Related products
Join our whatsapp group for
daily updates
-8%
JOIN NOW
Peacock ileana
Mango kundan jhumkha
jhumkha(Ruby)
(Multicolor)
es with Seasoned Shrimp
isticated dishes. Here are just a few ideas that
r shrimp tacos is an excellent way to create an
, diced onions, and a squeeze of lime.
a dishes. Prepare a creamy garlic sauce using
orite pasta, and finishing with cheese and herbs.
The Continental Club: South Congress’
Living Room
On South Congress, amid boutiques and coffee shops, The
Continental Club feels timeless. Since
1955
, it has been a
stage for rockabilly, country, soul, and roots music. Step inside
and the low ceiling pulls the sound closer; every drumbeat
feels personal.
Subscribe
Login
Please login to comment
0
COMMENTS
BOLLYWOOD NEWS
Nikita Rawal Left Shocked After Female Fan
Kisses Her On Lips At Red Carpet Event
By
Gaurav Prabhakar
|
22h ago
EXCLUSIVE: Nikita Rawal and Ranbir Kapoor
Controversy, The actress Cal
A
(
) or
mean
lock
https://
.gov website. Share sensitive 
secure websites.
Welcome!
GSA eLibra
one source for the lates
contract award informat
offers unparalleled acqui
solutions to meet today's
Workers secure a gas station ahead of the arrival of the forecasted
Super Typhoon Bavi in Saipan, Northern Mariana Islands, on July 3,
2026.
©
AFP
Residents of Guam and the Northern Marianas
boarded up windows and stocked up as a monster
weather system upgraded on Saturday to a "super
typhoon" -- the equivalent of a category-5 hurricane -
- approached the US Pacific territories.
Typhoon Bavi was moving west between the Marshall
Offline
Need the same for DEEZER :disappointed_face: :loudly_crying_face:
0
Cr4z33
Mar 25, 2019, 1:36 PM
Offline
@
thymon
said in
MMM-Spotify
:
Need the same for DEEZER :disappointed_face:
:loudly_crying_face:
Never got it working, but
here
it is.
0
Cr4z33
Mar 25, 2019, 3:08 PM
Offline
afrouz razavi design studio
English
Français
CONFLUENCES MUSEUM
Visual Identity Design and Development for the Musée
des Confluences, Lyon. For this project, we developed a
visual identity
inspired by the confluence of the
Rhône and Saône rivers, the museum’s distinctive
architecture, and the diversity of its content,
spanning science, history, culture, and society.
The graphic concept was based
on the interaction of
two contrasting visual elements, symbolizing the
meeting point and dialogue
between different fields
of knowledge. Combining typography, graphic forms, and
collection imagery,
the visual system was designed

--

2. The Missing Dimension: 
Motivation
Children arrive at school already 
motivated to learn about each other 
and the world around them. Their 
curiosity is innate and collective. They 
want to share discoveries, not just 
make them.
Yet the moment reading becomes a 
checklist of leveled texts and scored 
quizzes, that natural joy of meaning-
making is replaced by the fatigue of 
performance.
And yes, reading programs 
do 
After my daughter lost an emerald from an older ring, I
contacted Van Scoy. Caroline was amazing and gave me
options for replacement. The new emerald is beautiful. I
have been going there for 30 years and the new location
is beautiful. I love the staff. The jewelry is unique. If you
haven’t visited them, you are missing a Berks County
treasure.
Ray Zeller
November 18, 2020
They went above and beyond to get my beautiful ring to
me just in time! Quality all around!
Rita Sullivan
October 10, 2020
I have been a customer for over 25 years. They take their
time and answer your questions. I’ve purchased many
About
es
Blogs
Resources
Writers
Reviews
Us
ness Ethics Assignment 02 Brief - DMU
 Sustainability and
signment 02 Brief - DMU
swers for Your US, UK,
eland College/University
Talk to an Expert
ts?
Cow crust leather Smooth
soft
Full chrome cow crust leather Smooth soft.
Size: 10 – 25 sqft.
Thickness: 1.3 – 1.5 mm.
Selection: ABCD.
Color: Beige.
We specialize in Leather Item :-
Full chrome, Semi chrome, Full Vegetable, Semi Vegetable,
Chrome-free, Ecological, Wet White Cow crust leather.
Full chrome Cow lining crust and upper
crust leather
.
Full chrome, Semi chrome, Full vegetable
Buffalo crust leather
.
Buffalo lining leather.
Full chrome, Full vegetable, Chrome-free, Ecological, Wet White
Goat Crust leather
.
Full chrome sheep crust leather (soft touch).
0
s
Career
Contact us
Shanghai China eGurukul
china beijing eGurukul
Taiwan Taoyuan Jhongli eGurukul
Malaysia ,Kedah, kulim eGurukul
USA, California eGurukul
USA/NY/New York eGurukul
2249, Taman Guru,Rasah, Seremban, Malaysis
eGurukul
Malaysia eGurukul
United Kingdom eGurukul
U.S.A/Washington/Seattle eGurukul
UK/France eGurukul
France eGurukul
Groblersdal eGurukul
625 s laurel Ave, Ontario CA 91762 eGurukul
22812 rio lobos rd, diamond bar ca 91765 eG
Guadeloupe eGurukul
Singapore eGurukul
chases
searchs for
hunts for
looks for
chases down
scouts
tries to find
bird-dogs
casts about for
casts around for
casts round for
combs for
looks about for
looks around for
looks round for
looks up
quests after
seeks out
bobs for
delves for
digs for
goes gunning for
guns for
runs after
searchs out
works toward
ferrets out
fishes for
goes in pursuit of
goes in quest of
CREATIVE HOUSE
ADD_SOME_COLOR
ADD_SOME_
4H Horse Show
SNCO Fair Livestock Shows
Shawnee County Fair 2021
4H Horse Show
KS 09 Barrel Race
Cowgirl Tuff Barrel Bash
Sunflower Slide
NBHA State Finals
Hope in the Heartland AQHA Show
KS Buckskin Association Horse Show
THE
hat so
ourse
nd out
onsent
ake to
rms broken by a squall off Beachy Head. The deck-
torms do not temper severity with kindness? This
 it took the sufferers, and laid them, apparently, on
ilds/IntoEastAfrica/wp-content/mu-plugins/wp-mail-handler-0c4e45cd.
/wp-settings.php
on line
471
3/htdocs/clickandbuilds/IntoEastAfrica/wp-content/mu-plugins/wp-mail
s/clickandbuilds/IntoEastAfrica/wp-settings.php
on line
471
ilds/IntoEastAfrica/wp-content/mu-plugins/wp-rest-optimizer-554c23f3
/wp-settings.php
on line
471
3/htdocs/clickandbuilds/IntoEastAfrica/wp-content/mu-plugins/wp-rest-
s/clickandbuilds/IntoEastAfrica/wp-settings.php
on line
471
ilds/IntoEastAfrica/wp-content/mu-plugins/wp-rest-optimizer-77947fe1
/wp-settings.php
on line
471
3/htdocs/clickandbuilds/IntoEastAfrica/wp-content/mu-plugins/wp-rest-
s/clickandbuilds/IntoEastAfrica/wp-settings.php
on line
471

==

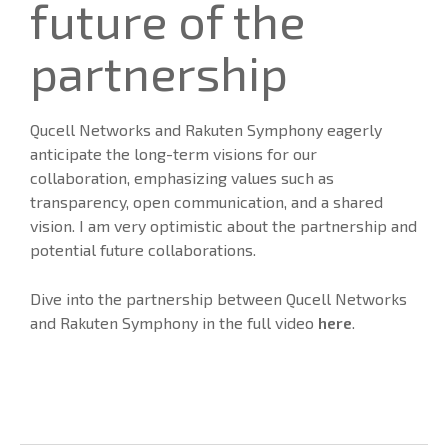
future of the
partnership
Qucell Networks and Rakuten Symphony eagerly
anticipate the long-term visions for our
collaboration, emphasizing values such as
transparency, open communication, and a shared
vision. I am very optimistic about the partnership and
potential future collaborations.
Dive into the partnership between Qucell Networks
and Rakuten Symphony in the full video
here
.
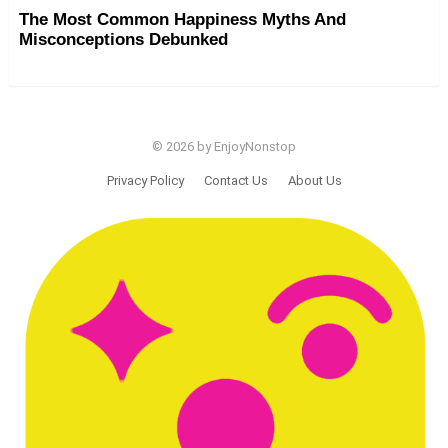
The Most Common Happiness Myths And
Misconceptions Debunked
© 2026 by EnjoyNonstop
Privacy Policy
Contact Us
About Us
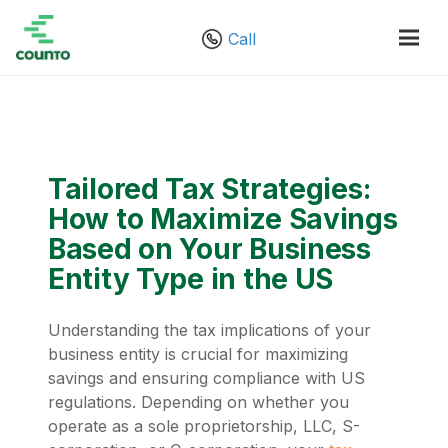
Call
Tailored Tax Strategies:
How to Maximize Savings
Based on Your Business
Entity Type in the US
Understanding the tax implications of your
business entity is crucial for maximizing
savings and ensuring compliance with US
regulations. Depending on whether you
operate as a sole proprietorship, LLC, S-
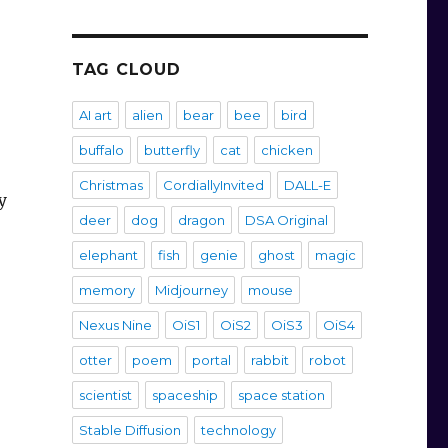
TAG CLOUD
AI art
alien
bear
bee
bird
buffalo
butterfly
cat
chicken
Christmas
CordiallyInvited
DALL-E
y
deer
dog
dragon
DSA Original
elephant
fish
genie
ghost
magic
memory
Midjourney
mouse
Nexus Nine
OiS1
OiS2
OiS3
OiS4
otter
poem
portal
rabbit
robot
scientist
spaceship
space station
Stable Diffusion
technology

[Try it]: Look through the entries and find each line that has the string "Symphony". Copy those lines.

[Answer to this problem]:
Qucell Networks and Rakuten Symphony eagerly
and Rakuten Symphony in the full video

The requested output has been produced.